Text shown:

• • • • • • •

Intervening Misconduct as a Superseding Cause Defeats Temporal-Proximity Retaliation Claims (and “Convincing Mosaic” Adds No Lower Rule 56 Bar)
I. Introduction
In Demetric King v. City of Sylvester Georgia (11th Cir. Jan. 21, 2026) (unpublished), the Eleventh Circuit affirmed summary judgment for the City of Sylvester, Georgia and Police Chief Raymond Drennon on an array of employment claims. Demetric King, a long-tenured African-American police officer and supervisor, alleged race discrimination and retaliation under 42 U.S.C. §§ 1981 and 1983, Title VII, and retaliation under the FMLA.
The key issues were whether King could (1) establish discrimination through the McDonnell Douglas framework or through a “convincing mosaic” of circumstantial evidence (including allegations of racially derogatory language and purportedly disparate discipline), and (2) establish retaliation causation where adverse action followed protected activity closely in time but where the employer pointed to intervening events—particularly a new, independent disciplinary incident—as the basis for termination.
II. Summary of the Opinion
- Discrimination (Title VII / §§ 1981 & 1983): King failed to identify a similarly situated comparator “in all material aspects,” and—even assuming a prima facie case—failed to show the City’s stated reasons (disciplinary history and the on-duty incident) were pretext.
- Convincing mosaic / mixed-motive theory: The court held King’s circumstantial evidence did not permit a reasonable inference that race was a motivating factor in his demotion or termination.
- Retaliation (Title VII and FMLA): Temporal proximity alone was insufficient where a “superseding cause” (the on-duty incident prompting a District Attorney complaint and investigation) intervened between the protected activity and termination.
III. Analysis
A. Precedents Cited
The opinion is principally an application of settled Eleventh Circuit and Supreme Court doctrine. The following authorities shaped the court’s approach:
1. Summary judgment standards
- Tippens v. Celotex Corp., 805 F.2d 949 (11th Cir. 1986): Cited for the proposition that, at summary judgment, courts consider record evidence and reasonable inferences, emphasizing the Rule 56 evidentiary posture.
- Guevara v. Lafise Corp., 127 F.4th 824 (11th Cir. 2025) and FED. R. CIV. P. 56(a): Restated the core Rule 56 requirement: no genuine dispute of material fact and entitlement to judgment as a matter of law.
- Walker v. Darby, 911 F.2d 1573 (11th Cir. 1990): The “scintilla of evidence” formulation—there must be enough evidence for a reasonable jury to find for the nonmovant.

• • • • • • •

Data entries
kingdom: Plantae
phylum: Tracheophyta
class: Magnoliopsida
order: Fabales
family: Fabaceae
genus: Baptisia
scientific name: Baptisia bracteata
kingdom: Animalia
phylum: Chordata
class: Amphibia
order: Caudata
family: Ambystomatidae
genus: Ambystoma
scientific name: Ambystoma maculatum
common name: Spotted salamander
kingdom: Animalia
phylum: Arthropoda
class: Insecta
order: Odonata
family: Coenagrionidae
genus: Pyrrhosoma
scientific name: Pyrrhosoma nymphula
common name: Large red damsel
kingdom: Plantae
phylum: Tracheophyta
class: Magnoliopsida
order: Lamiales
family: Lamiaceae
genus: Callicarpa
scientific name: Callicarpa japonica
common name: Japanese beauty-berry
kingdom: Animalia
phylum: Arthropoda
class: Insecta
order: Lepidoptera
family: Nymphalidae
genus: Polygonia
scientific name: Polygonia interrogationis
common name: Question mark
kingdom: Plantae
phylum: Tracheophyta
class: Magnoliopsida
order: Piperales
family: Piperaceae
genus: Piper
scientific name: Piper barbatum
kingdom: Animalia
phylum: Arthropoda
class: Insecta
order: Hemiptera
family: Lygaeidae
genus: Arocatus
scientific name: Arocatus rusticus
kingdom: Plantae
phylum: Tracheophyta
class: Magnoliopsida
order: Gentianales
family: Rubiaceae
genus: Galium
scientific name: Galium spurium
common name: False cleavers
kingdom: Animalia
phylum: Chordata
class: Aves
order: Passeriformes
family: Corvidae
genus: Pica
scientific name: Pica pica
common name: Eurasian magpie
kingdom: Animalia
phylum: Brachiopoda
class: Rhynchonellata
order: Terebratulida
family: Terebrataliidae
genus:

• • • • • • •

Required work:
- 1) Condense the paragraph of the case commentary that begins "In Demetric King v. City of Sylvester Georgia" into a shorter version that keeps its main facts.
- 2) Proceed with the case commentary on King v. City of Sylvester, writing on from its final sentence.

Answers:
- 1) In Demetric King v. City of Sylvester Georgia (11th Cir. Jan. 21, 2026) (unpublished), the Eleventh Circuit upheld summary judgment for the City of Sylvester, Georgia and Police Chief Raymond Drennon. King, a long-serving African-American police officer and supervisor, claimed race discrimination and retaliation under 42 U.S.C. §§ 1981 and 1983 and Title VII, and retaliation under the FMLA.

- 2)
- Alvarez v. Royal Atl. Devs., Inc., 610 F.3d 1253 (11th Cir. 2010): Used both for de novo review principles and for the substantive point that poor job performance can be a legitimate reason for termination.
2. Discrimination frameworks and comparator doctrine
- McDonnell Douglas Corp. v. Green, 411 U.S. 792 (1973): The classic burden-shifting framework for circumstantial discrimination cases. The court used it to evaluate (i) prima facie case, (ii) employer’s legitimate, nondiscriminatory reason, and (iii) pretext.
- Lewis v. City of Union City, 918 F.3d 1213 (11th Cir. 2019) (en banc): Central to the comparator analysis. The court emphasized that a valid comparator is “similarly-situated in all material aspects,” typically including similar disciplinary history and exposure to the same supervisor/decisionmaker.
- Combs v. Plantation Patterns, 106 F.3d 1519 (11th Cir. 1997) and Jackson v. State of Ala. State Tenure Comm'n, 405 F.3d 1276 (11th Cir. 2005): These cases set the pretext burden: a plaintiff must show “weaknesses, implausibilities, inconsistencies, incoherencies, or contradictions” in the employer’s explanation sufficient for a reasonable factfinder to deem it not credible.
- Crawford v. Carroll, 529 F.3d 961 (11th Cir. 2008): Confirmed that a demotion qualifies as an adverse employment action cognizable under Title VII discrimination principles.
3. “Convincing mosaic” as an evidentiary route (not a different legal standard)
- McCreight v. AuburnBank, 117 F.4th 1322 (11th Cir. 2024): Treated “convincing mosaic” and McDonnell Douglas as alternative routes to the same Rule 56 question—whether a reasonable jury could infer discrimination.
- Ismael v. Round-tree, 161 F.4th 752 (11th Cir. 2025): Critically characterized “convincing mosaic” as “a stand-in for the Rule 56 summary judgment standard,” rejecting any notion that it lowers the summary-judgment bar.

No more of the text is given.